Tennessee Gov. Bill Lee announced Tuesday the state will stop participating in added federal unemployment benefits in an effort to encourage Tennesseans on unemployment to start working again.
The move, which goes into effect July 3, follows similar orders in Alabama, South Carolina and Montana.
Lee’s announcement means Tennesseans will stop getting the added $300 weekly pandemic relief benefit from the federal government. Tennessee’s current maximum unemployment benefit is $275 a week.
“We will no longer participate in federal pandemic unemployment programs because Tennesseans have access to more than 250,000 jobs in our state,” Lee said. “Families, businesses and our economy thrive when we focus on meaningful employment and move on from short-term, federal fixes.”
The decision to end participation in federal unemployment programs came less than a week after the Tennessee Legislature voted to increase the weekly maximum unemployment benefit to $325 and reduce the number of weeks residents are eligible for unemployment to 12, starting in December 2023.
That bill, House Bill 1039, still needs Lee’s approval to be enacted.
“This is dumb. Really dumb. And cruel to boot,” Sen. Jeff Yarbro, D-Nashville, tweeted. “This decision literally pulls money out of Tennessee’s economy. It’ll slow down our recovery rather than speed it up. Virtually no economic data supports the notion that punishing the unemployed will boost job numbers.”
Business owners and business groups across the state have voiced concern over filling job vacancies as more hospitality businesses fully reopen.
“We applaud Gov. Lee for taking this important and necessary step,” said Justin Owen, CEO of the free-market think tank Beacon Center of Tennessee. “We have heard from so many businesses across the state that they are struggling to fill jobs. It’s the number one concern small business owners have expressed to us.

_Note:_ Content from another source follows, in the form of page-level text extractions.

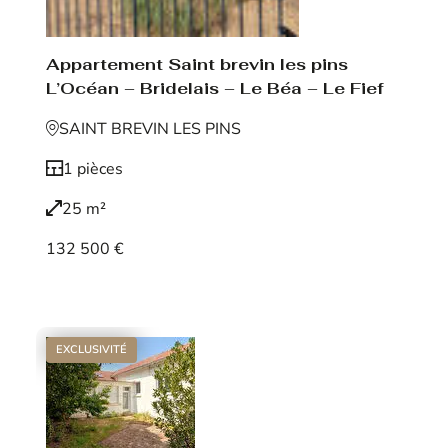
Appartement Saint brevin les pins
L’Océan – Bridelais – Le Béa – Le Fief
SAINT BREVIN LES PINS
1 pièces
25 m²
132 500 €
Voir le bien
EXCLUSIVITÉ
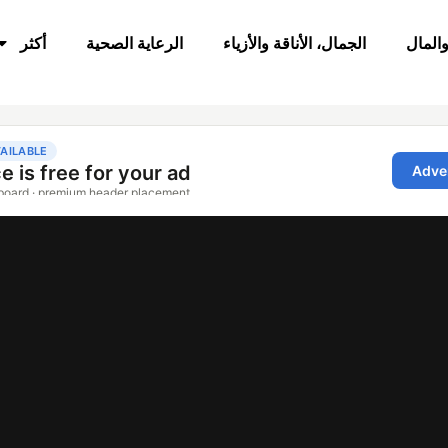
والمال
الجمال، الأناقة والأزياء
الرعاية الصحية
أكثر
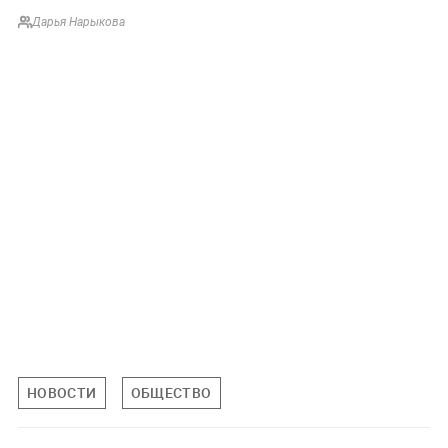
Дарья Нарыкова
НОВОСТИ
ОБЩЕСТВО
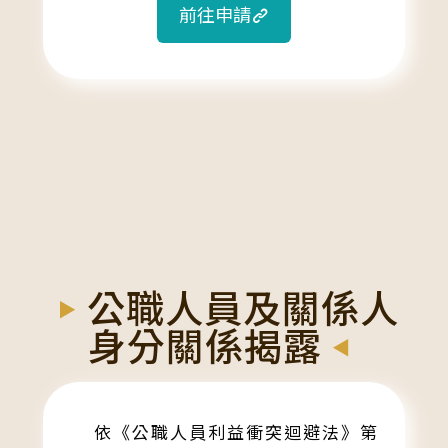
前往申請
公職人員及關係人
身分關係揭露
依《公職人員利益衝突迴避法》第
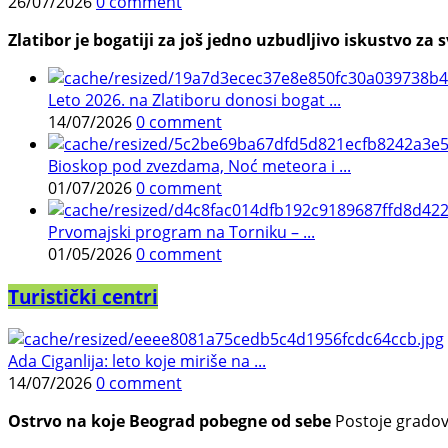
26/07/2026
0 comment
Zlatibor je bogatiji za još jedno uzbudljivo iskustvo za s
Leto 2026. na Zlatiboru donosi bogat ...
14/07/2026
0 comment
Bioskop pod zvezdama, Noć meteora i ...
01/07/2026
0 comment
Prvomajski program na Torniku – ...
01/05/2026
0 comment
Turistički centri
Ada Ciganlija: leto koje miriše na ...
14/07/2026
0 comment
Ostrvo na koje Beograd pobegne od sebe
Postoje gradovi 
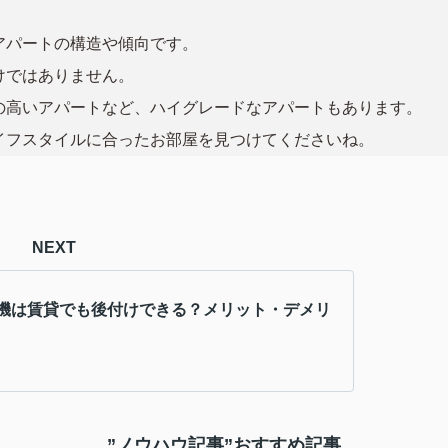
アパートの構造や傾向です。
けではありません。
の高いアパートなど、ハイグレードなアパートもあります。
イフスタイルに合ったお部屋を見つけてくださいね。
NEXT
機は賃貸でも後付けできる？メリット・デメリ
”ノウハウ記事”おすすめ記事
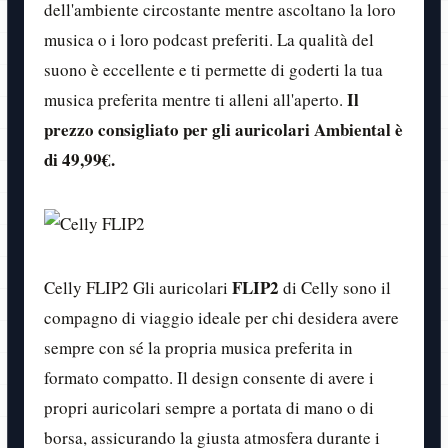
dell'ambiente circostante mentre ascoltano la loro
musica o i loro podcast preferiti. La qualità del
suono è eccellente e ti permette di goderti la tua
Il
musica preferita mentre ti alleni all'aperto.
prezzo consigliato per gli auricolari Ambiental è
di 49,99€.
FLIP2
Celly FLIP2 Gli auricolari
di Celly sono il
compagno di viaggio ideale per chi desidera avere
sempre con sé la propria musica preferita in
formato compatto. Il design consente di avere i
propri auricolari sempre a portata di mano o di
borsa, assicurando la giusta atmosfera durante i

“Extended unemployment benefits may sound good in theory, but they actually create perverse incentives for Tennesseans reentering the job market and make it harder for small businesses to return to full operation,” Owen said. “Like his previous decision to balance lives and livelihoods by lifting business restrictions earlier than most states, this will help spur our post-pandemic economic recovery.”
As happened during discussion of last week’s unemployment bill, the number of job vacancies available on Tennessee’s employment website was cited in the decision to move away from allowing federal pandemic unemployment supplements.
A recent National Federation of Independent Business report showed 44% of small business owners nationwide reported not being able to fill job openings in April. That figure is 22 percentage points higher than the historical average and 2 percentage points higher than March.
Democratic leadership in the General Assembly blasted Lee on Tuesday for his decision.
“It’s difficult to describe this decision as anything other than ‘heartless,’ ” House Democratic Caucus Chair Vincent Dixie said. “First, we cut the number of weeks that Tennesseans can collect unemployment, and then we literally take money out of their pockets from a system they paid into. It’s a targeted, heartless assault on people who are simply trying to feed their families at the worst possible time.”
A coalition of Tennessee business organizations, from the NFIB to several chambers of commerce across the state and builders’ associations, were more positive about the move.
“We thank Governor Lee for his prompt action to address an unprecedented labor shortage. Tennessee is open for business, but ‘Help Wanted’ signs are posted across our state,” the group said in a statement. “Our members continue to report few available workers and repeated skipped interviews for open jobs. The labor shortage is at an all-time high in Tennessee and nationally, according to an NFIB survey.”